*What you are asked to do*. Go through the data below. List every line that holds the word "decorative".

Dataset items
++++++++

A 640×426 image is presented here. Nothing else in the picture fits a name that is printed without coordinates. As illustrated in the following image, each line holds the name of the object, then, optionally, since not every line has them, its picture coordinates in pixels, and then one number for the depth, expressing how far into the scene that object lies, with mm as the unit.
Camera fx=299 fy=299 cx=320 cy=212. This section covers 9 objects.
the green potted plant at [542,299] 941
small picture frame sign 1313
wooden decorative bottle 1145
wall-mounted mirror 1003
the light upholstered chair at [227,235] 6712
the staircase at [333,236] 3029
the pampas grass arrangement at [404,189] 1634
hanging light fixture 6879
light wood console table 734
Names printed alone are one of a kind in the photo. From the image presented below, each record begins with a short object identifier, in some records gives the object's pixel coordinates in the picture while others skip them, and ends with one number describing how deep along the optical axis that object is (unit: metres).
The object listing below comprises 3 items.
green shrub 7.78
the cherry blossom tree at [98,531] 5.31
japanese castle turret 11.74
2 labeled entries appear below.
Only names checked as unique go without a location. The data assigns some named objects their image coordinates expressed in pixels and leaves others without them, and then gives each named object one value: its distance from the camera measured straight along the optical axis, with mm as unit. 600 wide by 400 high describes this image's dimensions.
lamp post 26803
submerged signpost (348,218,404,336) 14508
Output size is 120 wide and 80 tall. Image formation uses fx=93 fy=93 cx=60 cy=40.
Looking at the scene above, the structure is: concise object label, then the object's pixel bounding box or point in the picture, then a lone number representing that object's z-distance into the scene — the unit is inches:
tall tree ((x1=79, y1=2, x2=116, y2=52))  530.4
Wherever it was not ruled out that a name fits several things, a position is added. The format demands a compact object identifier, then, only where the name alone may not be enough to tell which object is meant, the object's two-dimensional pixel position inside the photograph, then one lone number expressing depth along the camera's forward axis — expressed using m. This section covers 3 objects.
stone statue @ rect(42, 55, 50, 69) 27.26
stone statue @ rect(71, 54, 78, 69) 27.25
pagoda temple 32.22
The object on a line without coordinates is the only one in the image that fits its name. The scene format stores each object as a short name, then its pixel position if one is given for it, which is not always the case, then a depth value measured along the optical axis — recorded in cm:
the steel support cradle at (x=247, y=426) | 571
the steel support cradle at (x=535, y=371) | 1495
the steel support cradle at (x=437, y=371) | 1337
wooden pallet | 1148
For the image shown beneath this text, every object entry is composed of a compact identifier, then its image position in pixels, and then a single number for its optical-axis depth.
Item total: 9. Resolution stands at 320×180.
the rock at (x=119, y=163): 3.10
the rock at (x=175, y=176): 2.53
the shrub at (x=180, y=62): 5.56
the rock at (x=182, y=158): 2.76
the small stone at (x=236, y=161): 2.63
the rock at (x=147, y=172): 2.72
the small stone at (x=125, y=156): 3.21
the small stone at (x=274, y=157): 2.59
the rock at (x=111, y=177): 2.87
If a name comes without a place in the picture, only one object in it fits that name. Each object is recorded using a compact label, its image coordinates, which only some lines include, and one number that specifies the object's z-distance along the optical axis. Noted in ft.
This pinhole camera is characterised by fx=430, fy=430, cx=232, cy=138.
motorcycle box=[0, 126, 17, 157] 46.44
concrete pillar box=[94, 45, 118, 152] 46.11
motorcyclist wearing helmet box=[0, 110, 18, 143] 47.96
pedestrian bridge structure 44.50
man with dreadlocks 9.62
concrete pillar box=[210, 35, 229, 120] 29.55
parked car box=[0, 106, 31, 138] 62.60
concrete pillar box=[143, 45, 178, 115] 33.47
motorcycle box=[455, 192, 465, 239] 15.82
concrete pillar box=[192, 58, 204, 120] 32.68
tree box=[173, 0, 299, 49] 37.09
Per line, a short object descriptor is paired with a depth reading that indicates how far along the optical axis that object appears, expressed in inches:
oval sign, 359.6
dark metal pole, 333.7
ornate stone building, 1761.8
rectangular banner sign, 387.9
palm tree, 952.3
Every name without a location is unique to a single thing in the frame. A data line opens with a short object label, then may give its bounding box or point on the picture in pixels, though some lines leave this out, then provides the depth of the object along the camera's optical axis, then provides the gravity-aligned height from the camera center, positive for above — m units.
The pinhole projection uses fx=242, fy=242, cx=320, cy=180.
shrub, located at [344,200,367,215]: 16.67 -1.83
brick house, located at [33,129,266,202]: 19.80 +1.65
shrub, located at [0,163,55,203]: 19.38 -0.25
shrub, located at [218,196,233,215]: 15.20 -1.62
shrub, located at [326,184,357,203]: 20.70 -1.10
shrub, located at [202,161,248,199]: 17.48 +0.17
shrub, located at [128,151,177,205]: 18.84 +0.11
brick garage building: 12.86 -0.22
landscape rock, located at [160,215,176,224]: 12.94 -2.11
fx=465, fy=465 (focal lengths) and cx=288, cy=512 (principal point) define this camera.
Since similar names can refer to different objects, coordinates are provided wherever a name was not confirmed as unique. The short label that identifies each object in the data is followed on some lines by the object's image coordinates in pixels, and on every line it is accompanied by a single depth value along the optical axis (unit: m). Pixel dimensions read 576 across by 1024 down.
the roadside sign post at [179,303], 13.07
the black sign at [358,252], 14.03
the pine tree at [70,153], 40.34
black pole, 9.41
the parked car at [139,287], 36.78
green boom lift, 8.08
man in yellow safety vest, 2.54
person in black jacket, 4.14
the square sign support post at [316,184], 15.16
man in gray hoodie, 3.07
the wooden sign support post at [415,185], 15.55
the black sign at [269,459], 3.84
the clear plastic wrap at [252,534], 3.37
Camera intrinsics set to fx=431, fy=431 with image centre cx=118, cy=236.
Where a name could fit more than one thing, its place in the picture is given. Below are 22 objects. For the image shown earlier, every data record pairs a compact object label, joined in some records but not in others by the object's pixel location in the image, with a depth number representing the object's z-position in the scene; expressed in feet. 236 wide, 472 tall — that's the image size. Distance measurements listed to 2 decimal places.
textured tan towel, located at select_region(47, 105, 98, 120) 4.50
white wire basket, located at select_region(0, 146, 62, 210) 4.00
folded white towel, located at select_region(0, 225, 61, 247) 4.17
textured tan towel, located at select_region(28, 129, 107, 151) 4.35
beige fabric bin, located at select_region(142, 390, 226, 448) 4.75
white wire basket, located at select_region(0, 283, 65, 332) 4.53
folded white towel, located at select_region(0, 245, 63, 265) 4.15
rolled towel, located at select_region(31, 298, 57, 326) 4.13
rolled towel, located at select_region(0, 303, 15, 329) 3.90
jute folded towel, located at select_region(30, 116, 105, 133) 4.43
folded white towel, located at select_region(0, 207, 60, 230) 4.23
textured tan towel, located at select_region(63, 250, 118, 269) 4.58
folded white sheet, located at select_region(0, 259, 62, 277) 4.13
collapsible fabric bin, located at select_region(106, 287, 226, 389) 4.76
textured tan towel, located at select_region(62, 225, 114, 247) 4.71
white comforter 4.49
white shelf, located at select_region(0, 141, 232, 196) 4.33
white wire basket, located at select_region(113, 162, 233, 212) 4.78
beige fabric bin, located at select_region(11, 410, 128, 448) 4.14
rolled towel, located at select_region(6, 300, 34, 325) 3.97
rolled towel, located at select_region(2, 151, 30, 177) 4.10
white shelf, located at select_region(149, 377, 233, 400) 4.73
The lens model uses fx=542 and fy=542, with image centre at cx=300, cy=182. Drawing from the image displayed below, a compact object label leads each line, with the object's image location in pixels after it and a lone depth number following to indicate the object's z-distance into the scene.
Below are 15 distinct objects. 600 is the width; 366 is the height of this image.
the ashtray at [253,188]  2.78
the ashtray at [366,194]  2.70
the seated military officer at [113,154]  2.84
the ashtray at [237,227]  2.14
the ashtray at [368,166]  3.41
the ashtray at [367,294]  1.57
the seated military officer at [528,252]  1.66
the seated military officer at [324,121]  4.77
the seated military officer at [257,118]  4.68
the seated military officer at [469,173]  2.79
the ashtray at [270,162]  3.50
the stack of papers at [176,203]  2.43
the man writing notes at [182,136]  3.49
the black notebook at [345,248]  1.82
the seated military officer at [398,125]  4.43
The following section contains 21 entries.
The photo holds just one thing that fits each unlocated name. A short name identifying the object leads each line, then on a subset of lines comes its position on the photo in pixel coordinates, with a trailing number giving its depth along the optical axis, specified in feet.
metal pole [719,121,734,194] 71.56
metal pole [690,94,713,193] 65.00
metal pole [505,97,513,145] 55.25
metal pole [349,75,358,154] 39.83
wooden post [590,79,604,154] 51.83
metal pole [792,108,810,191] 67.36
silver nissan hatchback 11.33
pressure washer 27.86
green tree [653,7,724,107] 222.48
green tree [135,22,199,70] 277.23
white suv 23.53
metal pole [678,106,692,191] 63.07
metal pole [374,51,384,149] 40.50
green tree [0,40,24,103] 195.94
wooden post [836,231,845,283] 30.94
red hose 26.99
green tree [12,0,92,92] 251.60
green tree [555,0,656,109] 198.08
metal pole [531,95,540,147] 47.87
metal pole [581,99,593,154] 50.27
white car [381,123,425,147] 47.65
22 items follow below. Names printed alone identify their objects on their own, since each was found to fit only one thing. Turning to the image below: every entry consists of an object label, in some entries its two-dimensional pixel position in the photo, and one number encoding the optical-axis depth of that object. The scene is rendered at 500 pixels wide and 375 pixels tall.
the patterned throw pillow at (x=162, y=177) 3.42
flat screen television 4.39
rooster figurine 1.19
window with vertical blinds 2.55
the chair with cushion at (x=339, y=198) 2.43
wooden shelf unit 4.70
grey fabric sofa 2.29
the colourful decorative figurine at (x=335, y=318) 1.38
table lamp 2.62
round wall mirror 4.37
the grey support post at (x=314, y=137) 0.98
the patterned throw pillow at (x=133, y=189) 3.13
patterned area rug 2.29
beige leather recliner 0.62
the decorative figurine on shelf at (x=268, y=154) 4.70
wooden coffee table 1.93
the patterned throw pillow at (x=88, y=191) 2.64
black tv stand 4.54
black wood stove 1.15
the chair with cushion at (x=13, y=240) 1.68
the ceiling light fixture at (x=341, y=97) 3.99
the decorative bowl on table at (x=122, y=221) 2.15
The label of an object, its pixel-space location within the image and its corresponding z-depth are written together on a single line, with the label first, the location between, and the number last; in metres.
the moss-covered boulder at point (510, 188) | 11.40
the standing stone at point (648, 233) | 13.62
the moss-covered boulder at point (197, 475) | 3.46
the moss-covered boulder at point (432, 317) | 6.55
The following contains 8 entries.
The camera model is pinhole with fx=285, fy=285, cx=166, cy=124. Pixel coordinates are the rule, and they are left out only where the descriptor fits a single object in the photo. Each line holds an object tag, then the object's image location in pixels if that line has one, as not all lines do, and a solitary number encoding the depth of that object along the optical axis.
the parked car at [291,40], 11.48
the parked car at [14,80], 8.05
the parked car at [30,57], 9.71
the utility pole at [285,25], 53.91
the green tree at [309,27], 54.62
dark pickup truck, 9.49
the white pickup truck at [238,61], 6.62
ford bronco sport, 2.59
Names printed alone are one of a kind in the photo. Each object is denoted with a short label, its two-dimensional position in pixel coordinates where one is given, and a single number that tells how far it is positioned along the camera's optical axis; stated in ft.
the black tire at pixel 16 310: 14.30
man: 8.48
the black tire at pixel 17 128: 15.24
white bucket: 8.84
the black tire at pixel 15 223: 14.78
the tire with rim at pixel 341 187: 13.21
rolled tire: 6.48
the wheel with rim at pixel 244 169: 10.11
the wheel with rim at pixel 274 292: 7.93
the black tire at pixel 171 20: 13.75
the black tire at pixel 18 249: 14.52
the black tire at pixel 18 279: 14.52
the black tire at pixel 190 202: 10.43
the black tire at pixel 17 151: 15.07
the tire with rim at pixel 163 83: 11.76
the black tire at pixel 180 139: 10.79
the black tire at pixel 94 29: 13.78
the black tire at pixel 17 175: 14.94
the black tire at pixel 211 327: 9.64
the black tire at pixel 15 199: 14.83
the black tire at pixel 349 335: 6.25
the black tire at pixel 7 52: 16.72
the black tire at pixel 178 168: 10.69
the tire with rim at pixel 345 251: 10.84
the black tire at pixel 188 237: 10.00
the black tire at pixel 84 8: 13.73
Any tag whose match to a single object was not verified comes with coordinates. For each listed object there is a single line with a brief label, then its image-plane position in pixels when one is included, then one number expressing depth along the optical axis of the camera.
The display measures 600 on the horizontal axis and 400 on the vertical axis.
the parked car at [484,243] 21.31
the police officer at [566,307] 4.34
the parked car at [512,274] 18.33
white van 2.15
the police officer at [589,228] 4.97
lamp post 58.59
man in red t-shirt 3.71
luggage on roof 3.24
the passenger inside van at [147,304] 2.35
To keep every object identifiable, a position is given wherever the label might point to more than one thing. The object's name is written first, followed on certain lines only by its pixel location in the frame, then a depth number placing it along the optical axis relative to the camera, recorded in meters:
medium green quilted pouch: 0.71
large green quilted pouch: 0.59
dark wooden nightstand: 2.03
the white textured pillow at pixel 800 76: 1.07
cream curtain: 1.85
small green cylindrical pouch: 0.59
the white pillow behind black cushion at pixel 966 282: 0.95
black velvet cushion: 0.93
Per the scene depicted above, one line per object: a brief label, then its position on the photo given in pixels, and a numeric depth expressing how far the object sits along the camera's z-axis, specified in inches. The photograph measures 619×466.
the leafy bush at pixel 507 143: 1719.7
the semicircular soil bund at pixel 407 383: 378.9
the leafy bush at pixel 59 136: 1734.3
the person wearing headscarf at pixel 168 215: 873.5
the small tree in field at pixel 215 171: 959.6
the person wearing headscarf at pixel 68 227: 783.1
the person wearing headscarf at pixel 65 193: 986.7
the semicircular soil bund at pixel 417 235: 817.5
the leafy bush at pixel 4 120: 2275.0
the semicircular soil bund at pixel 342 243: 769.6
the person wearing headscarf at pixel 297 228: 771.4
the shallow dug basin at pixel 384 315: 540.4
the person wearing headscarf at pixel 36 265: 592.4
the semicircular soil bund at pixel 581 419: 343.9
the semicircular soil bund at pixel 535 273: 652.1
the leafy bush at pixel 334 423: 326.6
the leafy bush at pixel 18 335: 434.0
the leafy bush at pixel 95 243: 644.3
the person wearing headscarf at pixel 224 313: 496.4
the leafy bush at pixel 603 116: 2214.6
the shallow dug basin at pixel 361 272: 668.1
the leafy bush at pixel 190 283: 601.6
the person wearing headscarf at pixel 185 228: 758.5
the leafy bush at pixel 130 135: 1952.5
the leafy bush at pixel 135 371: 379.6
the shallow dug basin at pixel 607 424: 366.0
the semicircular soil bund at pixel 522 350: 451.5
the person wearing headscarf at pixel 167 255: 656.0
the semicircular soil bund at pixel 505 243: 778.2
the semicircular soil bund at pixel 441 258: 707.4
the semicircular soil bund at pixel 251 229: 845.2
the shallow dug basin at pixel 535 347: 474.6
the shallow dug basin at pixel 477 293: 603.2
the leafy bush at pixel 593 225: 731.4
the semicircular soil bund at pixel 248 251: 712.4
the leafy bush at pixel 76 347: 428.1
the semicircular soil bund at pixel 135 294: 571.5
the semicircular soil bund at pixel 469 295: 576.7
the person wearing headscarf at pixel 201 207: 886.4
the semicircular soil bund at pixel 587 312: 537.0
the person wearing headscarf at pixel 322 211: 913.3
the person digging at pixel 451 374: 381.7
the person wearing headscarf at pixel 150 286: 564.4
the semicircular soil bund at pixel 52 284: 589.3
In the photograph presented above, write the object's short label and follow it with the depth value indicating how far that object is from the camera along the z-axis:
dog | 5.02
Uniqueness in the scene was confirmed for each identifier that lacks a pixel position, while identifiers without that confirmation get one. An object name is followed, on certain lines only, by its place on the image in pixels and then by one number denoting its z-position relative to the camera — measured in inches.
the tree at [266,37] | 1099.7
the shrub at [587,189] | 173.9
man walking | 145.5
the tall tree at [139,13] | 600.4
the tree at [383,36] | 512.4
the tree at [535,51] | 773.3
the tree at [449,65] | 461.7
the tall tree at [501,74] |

++++++++

*Reply to the exercise*.
wooden decorative bottle 1145
the colourful decorative figurine at (x=335, y=318) 1.38
the decorative figurine on shelf at (x=268, y=154) 4.70
the decorative bowl on table at (x=122, y=221) 2.15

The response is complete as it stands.